FIFA Sets Sights on World Cup Match-Fixers
A formal Interpol executive now working with FIFA says match-fixing is a threat to this year’s World Cup.
“We must assume that organized crime gangs will also try to fix matches at the World Cup,” said Ralf Mutschke to German newspaper Frankfurter Allgemeine Zeitung.
Mutschke, who served as a police officer for 30 years, said FIFA will work diligently to preserve the integrity of the tournament.
“We have security agents in the 12 stadiums. All World Cup matches will be monitored on the betting market,” he said.
He also said that agents will be in contact with bookmakers while also going through social networks and online forums “with a fine tooth comb.”
Airline Caps Prices for World Cup Flights
A Brazilian airline is setting a maximum price for flights during the World Cup to avoid charges of price gouging.
Azul told AFP that it will charge a maximum of $450 for one-way flights, or $900 for a round trip, for all domestic trips from June 12 to July 13.
The move comes amid reports of price gouging by those in the travel industry, such as hotels and airlines.
Azul will make an additional 600 flights available to meet soaring demand. Approximately 600,000 tourists are expected to visit Brazil for the tournament.
Additionally, Brazilian fans are expected to travel across the country to follow their favorite teams, prompting airlines to add 1,500 flights during the World Cup.

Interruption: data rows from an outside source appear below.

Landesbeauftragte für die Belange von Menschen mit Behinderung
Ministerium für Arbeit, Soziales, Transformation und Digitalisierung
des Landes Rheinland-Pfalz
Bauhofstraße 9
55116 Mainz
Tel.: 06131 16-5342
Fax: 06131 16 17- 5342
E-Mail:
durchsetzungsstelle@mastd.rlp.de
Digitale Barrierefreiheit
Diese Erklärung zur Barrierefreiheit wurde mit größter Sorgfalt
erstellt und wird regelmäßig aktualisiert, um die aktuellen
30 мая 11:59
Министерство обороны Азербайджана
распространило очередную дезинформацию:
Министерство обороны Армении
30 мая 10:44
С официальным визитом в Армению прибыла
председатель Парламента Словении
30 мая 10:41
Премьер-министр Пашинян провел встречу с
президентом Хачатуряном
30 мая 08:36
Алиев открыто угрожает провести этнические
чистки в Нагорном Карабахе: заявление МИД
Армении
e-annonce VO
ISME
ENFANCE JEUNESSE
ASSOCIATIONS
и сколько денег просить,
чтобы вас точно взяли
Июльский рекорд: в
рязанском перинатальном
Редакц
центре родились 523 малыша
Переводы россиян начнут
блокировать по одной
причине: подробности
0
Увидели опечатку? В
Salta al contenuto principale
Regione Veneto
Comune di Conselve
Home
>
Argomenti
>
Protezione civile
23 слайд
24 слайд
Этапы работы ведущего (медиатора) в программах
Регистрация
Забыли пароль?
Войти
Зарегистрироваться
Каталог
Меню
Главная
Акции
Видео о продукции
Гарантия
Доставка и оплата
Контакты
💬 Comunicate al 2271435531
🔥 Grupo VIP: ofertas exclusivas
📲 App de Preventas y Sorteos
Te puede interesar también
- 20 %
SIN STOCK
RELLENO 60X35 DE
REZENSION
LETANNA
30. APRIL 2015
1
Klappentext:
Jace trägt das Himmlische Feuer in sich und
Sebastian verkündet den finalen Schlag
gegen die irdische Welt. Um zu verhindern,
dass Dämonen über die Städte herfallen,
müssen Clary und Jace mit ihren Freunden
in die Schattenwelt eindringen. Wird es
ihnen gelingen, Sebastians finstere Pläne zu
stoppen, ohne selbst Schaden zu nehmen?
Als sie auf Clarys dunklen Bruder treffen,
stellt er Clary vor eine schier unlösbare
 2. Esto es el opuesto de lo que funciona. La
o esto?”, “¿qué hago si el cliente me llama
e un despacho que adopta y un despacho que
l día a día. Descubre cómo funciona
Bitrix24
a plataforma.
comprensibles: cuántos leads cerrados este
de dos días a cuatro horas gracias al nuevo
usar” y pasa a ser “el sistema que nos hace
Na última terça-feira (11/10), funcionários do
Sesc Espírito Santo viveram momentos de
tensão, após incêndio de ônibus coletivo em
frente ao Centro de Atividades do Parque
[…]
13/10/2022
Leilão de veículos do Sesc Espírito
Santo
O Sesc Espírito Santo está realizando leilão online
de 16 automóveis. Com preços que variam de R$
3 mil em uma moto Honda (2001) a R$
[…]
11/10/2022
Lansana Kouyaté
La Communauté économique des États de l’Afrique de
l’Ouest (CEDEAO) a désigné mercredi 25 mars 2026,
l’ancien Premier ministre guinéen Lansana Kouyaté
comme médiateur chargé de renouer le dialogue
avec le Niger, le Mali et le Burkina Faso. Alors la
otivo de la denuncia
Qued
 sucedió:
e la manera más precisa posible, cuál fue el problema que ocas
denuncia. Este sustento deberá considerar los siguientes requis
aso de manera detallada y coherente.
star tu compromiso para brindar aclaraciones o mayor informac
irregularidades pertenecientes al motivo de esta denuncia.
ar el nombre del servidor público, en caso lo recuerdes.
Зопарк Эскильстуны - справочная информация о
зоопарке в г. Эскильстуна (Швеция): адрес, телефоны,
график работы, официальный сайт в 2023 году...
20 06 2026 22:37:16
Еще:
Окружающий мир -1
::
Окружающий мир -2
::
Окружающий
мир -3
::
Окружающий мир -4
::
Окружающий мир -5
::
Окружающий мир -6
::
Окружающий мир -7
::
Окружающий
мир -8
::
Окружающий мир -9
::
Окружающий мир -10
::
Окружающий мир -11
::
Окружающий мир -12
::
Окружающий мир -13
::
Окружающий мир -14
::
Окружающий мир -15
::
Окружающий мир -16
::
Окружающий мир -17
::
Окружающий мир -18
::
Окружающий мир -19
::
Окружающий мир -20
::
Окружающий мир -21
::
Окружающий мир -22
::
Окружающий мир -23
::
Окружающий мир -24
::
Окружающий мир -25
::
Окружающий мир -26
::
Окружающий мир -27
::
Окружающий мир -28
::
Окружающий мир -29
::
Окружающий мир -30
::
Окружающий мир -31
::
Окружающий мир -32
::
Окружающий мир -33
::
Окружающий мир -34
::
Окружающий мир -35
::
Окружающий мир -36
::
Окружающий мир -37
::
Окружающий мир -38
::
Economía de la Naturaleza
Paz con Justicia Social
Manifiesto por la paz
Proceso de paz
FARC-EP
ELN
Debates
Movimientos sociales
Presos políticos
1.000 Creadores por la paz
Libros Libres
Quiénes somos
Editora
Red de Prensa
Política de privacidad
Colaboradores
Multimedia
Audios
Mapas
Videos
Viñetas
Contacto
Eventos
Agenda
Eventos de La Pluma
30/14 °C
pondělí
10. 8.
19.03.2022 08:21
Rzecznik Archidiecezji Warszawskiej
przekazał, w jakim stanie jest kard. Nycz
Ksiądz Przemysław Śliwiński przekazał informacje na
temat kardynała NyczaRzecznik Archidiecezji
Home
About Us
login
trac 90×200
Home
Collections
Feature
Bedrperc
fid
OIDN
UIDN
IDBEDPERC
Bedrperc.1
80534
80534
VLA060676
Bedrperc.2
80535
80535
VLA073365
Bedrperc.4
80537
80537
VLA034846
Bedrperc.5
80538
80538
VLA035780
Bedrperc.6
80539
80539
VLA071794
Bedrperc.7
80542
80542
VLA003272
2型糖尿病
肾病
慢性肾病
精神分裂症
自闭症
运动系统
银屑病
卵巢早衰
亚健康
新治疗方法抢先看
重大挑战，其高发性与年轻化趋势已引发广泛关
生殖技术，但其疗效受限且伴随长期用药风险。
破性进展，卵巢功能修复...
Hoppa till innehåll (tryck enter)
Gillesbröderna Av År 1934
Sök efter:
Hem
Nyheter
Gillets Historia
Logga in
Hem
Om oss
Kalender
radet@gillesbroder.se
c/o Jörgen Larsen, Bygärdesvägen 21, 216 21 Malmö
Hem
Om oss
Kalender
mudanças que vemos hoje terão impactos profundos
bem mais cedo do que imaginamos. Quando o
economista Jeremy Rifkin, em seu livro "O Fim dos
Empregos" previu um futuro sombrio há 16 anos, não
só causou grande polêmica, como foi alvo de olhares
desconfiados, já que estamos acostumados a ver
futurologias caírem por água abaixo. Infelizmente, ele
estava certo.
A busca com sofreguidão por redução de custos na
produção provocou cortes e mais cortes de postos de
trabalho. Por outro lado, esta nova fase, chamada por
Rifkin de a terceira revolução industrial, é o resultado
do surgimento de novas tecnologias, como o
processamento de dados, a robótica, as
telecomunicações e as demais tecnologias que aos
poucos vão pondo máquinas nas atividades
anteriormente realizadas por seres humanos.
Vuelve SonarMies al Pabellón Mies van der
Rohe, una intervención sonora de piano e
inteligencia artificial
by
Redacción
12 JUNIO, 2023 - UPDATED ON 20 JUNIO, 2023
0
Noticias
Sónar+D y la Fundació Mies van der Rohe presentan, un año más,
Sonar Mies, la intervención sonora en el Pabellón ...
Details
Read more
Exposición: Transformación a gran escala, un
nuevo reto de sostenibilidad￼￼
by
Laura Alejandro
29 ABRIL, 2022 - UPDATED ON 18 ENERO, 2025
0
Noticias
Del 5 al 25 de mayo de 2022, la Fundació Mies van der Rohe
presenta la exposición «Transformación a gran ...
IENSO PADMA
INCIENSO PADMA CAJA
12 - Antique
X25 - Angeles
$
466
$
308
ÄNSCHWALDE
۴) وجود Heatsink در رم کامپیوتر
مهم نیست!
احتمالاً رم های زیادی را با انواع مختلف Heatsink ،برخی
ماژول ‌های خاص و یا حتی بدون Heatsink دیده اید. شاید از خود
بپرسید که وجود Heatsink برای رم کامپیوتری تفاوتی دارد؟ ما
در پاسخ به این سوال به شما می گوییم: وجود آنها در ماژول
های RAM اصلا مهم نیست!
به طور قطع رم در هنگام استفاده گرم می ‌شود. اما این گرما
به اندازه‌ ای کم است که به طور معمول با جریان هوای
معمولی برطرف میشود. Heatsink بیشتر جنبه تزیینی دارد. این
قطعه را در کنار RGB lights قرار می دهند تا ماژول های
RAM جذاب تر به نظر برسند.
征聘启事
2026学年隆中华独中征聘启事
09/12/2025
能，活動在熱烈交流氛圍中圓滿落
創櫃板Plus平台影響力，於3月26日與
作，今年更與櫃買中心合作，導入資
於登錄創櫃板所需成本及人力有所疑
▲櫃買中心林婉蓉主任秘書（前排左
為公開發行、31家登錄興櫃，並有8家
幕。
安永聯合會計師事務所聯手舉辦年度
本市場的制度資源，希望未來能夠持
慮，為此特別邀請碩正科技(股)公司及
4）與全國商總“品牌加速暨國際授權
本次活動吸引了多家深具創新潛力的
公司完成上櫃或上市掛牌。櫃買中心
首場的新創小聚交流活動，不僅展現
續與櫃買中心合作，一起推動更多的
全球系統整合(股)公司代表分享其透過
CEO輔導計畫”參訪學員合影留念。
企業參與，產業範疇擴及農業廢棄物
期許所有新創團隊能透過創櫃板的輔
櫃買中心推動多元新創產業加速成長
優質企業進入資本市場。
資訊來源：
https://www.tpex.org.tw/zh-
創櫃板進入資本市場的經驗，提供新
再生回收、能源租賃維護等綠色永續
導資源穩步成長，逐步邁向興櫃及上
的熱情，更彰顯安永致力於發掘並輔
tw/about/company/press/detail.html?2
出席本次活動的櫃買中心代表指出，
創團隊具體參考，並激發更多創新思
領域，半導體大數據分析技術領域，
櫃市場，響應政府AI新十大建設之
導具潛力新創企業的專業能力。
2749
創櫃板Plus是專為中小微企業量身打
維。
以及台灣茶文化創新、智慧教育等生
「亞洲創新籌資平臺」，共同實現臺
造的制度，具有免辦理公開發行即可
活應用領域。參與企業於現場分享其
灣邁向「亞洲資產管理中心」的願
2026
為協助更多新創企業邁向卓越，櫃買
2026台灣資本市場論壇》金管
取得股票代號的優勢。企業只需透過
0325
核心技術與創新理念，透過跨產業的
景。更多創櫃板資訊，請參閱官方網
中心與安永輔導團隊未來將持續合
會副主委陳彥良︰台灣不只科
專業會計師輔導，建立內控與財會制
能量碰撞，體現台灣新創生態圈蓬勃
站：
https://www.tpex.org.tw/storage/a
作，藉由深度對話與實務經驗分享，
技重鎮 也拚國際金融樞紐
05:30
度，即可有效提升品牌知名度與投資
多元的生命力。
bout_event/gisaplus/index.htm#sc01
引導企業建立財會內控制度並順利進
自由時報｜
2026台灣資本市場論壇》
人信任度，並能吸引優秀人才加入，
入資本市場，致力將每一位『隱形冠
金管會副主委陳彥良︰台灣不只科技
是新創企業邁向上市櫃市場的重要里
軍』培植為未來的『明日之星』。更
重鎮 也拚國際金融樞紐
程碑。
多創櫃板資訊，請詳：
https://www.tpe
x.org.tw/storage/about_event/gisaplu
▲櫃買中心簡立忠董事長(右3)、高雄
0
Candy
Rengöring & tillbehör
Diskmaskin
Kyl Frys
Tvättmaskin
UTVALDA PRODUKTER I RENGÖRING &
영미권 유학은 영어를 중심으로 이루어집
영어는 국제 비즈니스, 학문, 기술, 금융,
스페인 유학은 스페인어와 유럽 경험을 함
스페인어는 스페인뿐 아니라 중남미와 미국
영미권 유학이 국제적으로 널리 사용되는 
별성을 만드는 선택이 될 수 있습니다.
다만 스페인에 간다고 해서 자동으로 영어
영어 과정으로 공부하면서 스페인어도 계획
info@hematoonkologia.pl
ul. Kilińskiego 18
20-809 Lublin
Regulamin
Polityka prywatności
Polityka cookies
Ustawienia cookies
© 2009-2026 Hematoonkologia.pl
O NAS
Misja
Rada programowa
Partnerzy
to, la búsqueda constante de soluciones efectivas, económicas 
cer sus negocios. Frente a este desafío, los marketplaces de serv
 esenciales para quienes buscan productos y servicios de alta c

Neymar: Brazil Has No Fear
Speaking at yesterday’s Ballon d’Or ceremony, Brazilian star Neymar said his team has “no fear” heading into this year’s World Cup.
“Playing in a World Cup is a great privilege for a player,” said the 21-year old to Nigeria’s Daily Post. “It’s a moment I will never forget. It’s a massive competition.”
Brazil has won five World Cups, a record. It last took the title in 2002.
“We don’t care who we play. We will meet anybody,” said the Barca standout. “There’s are so many other great teams there. As long as we are in the final, I don’t mind.”
Ribery Prefers World Cup Title to Ballon d’Or
After settling for third place in Ballon d’Or voting, Franck Ribery says he would rather win the World Cup than an individual accolade.
“What more could I have done other than to win absolutely everything with Bayern?” the Frenchman said to German newspaper Bild.
His club, Bayern Munich, won five trophies in 2013.
“I’m no egoist and this title is not my aim,” Ribery said of the Ballon d’Or.
“I’d rather win everything with Bayern all over again and then win the World Cup. That’s important.”
He would have been the first Bundesliga player to take the top individual honor.